Crunchy and healthy at the same time: kale chips with almonds and tahini

On the vegan scene, kale chips – often called kale chips – have been around for a long time and are probably the ultimate snack. I have to admit that I haven’t dared to try healthy chips for a relatively long time. But that’s probably also because, firstly, I’ve never had a good recipe for it, and secondly, my relationship with any kind of cabbage has only changed significantly in recent years. Because I didn’t like the smell, mouthfeel and taste of cabbage dishes before, but now I love it in all its culinary forms. I think at this point we’ll skip the facts about what exactly is healthy about kale chips: trust us, they’re very healthy!

As a general rule, most kale chip recipes have salty, hot, and savory flavors. But our recipe turns your kale into crunchy chips that are both sweet and salty. It’s also spicy, nutty and slightly bitter. So your whole tongue will be tingling as soon as the kale chips hit the dance floor.

You can decide for yourself whether you want to cook them very crispy or with a slightly softer texture. Luckily, kale chips don’t need to be refrigerated that much either, so you can eat them fairly quickly after cooking them. The almond flour and tahini paste is the perfect accompaniment to the kale chips and completes the whole taste experience.

Looking for lower carb snacks? See here:

White bowl of cabbage chips on white tablecloth.


Crunchy and healthy at the same time: kale chips with almonds and tahini


The perfect snack alternative to potato chips: homemade kale chips.

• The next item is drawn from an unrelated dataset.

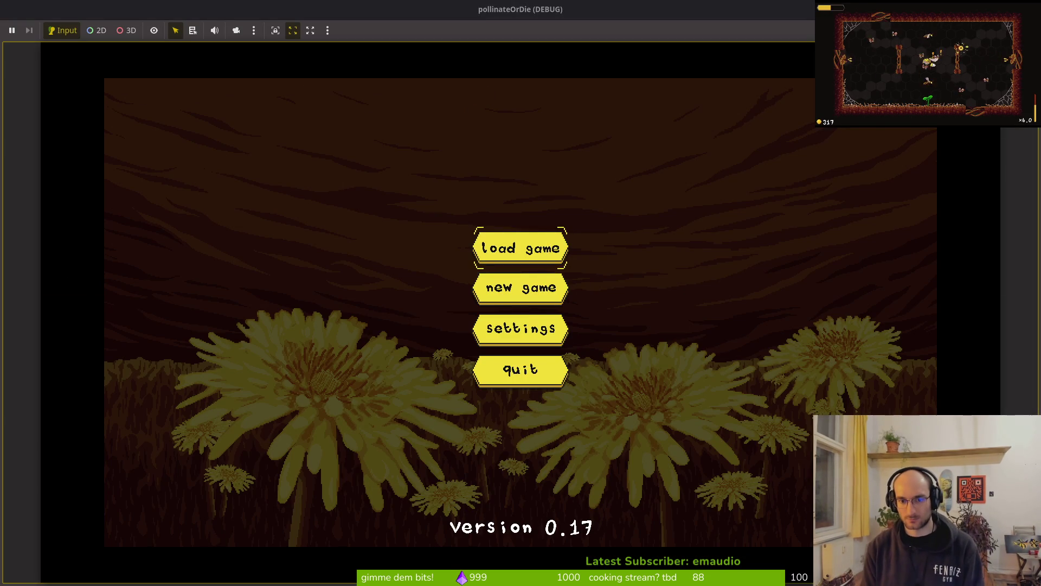
{"action": "left_click", "coordinate": [539, 247]}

  1. Preheat the oven to 150 degrees (fan). Wash and dry the cabbage. Cut off the stem and cut the cabbage leaves into equal sized pieces if possible and put them in a bowl.

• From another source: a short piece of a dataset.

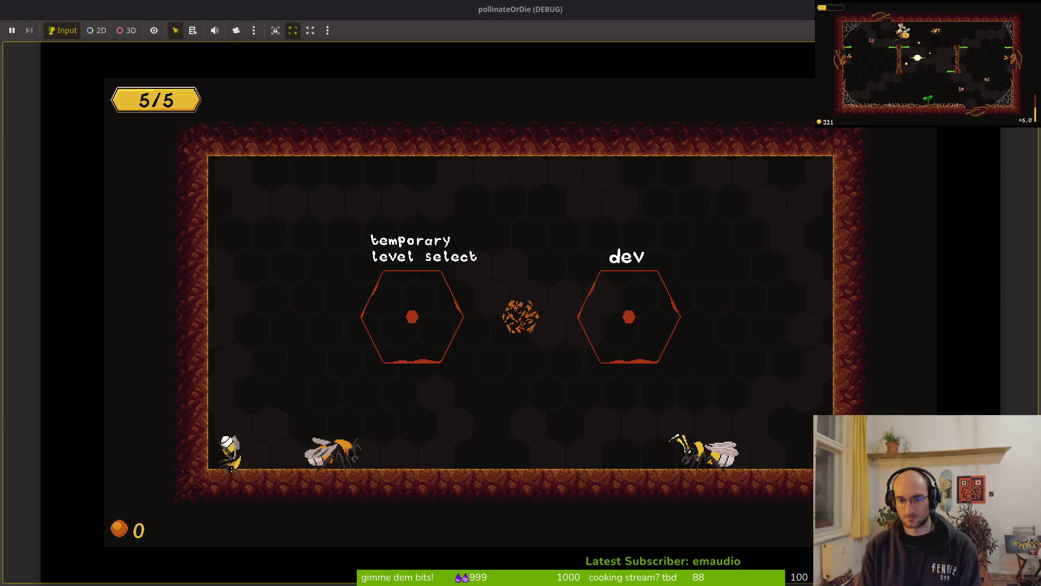
{"action": "key", "text": "Down"}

  2. Mix all the other ingredients well and marinate the cabbage with it. Then spread it on a baking sheet lined with parchment paper and spread evenly.

  3. Bake the cabbage chips for about 10 minutes and then check for the first time and turn on the oven. Nor will it come out of the oven. The time between burnt and perfectly crispy chips is very short. Therefore, ideally check the cabbage chips every minute. Then just take it out of the oven and let it cool down a bit.